> _Dataset records_
○ ○ ○ ○ ○ ○ ○

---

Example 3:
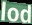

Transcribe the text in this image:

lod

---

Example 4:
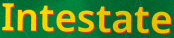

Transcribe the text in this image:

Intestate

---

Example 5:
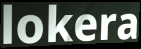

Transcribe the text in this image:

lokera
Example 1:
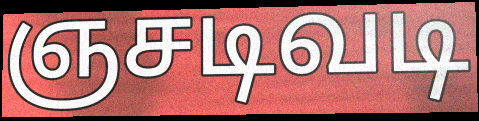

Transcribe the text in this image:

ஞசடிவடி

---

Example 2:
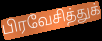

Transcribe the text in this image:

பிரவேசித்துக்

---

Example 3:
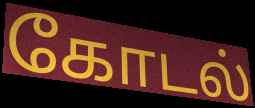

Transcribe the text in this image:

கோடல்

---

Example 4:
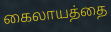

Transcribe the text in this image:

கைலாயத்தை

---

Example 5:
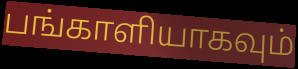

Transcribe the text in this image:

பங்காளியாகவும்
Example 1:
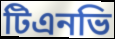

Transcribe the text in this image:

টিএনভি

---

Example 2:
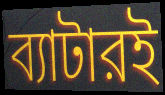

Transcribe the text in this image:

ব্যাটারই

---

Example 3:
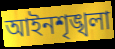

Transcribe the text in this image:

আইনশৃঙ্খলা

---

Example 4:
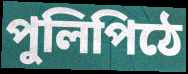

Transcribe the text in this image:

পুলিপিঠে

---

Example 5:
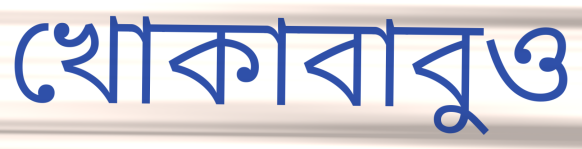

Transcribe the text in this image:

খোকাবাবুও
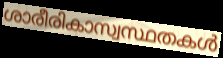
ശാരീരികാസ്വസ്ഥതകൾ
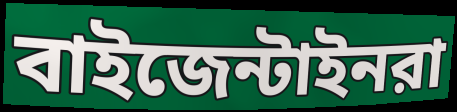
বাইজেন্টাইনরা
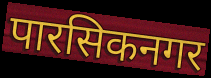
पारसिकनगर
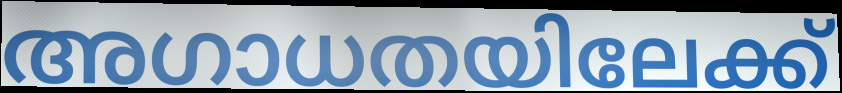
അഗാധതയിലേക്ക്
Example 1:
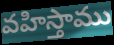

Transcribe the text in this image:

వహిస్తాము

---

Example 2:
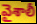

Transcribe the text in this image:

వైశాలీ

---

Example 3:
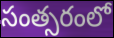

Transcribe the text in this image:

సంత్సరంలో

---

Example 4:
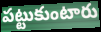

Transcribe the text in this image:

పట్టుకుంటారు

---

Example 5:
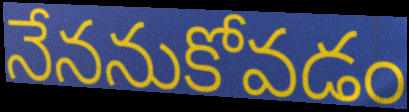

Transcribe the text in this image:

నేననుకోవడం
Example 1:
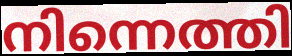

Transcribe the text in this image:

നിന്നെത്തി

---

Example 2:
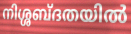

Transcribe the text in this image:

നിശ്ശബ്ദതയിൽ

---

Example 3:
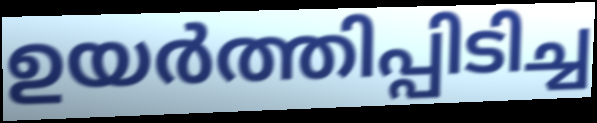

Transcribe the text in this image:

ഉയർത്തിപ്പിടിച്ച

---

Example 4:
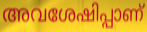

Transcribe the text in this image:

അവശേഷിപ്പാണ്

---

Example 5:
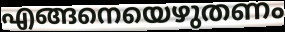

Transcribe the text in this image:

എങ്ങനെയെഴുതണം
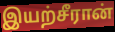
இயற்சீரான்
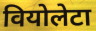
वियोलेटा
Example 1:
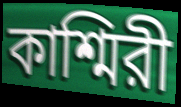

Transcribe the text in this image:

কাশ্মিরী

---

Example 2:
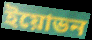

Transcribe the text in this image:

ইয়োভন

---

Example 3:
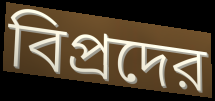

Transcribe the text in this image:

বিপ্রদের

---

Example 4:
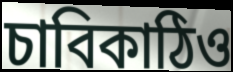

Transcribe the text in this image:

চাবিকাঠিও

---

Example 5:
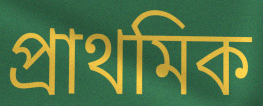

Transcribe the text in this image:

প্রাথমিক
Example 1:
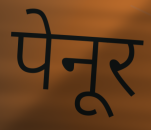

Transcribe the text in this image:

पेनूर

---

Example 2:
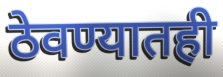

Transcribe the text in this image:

○ ○ ○ ○ ○ ○ ○

> _Aim of the exercise_
Output the lines of all the entries above as a JSON list of strings, one string per line and no blank lines. Leave the pictures out of the answer.

> _Task solution_
[
  "---",
  "Example 3:",
  "Transcribe the text in this image:",
  "lod",
  "---",
  "Example 4:",
  "Transcribe the text in this image:",
  "Intestate",
  "---",
  "Example 5:",
  "Transcribe the text in this image:",
  "lokera",
  "Example 1:",
  "Transcribe the text in this image:",
  "ஞசடிவடி",
  "---",
  "Example 2:",
  "Transcribe the text in this image:",
  "பிரவேசித்துக்",
  "---",
  "Example 3:",
  "Transcribe the text in this image:",
  "கோடல்",
  "---",
  "Example 4:",
  "Transcribe the text in this image:",
  "கைலாயத்தை",
  "---",
  "Example 5:",
  "Transcribe the text in this image:",
  "பங்காளியாகவும்",
  "Example 1:",
  "Transcribe the text in this image:",
  "টিএনভি",
  "---",
  "Example 2:",
  "Transcribe the text in this image:",
  "ব্যাটারই",
  "---",
  "Example 3:",
  "Transcribe the text in this image:",
  "আইনশৃঙ্খলা",
  "---",
  "Example 4:",
  "Transcribe the text in this image:",
  "পুলিপিঠে",
  "---",
  "Example 5:",
  "Transcribe the text in this image:",
  "খোকাবাবুও",
  "ശാരീരികാസ്വസ്ഥതകൾ",
  "বাইজেন্টাইনরা",
  "पारसिकनगर",
  "അഗാധതയിലേക്ക്",
  "Example 1:",
  "Transcribe the text in this image:",
  "వహిస్తాము",
  "---",
  "Example 2:",
  "Transcribe the text in this image:",
  "వైశాలీ",
  "---",
  "Example 3:",
  "Transcribe the text in this image:",
  "సంత్సరంలో",
  "---",
  "Example 4:",
  "Transcribe the text in this image:",
  "పట్టుకుంటారు",
  "---",
  "Example 5:",
  "Transcribe the text in this image:",
  "నేననుకోవడం",
  "Example 1:",
  "Transcribe the text in this image:",
  "നിന്നെത്തി",
  "---",
  "Example 2:",
  "Transcribe the text in this image:",
  "നിശ്ശബ്ദതയിൽ",
  "---",
  "Example 3:",
  "Transcribe the text in this image:",
  "ഉയർത്തിപ്പിടിച്ച",
  "---",
  "Example 4:",
  "Transcribe the text in this image:",
  "അവശേഷിപ്പാണ്",
  "---",
  "Example 5:",
  "Transcribe the text in this image:",
  "എങ്ങനെയെഴുതണം",
  "இயற்சீரான்",
  "वियोलेटा",
  "Example 1:",
  "Transcribe the text in this image:",
  "কাশ্মিরী",
  "---",
  "Example 2:",
  "Transcribe the text in this image:",
  "ইয়োভন",
  "---",
  "Example 3:",
  "Transcribe the text in this image:",
  "বিপ্রদের",
  "---",
  "Example 4:",
  "Transcribe the text in this image:",
  "চাবিকাঠিও",
  "---",
  "Example 5:",
  "Transcribe the text in this image:",
  "প্রাথমিক",
  "Example 1:",
  "Transcribe the text in this image:",
  "पेनूर",
  "---",
  "Example 2:",
  "Transcribe the text in this image:"
]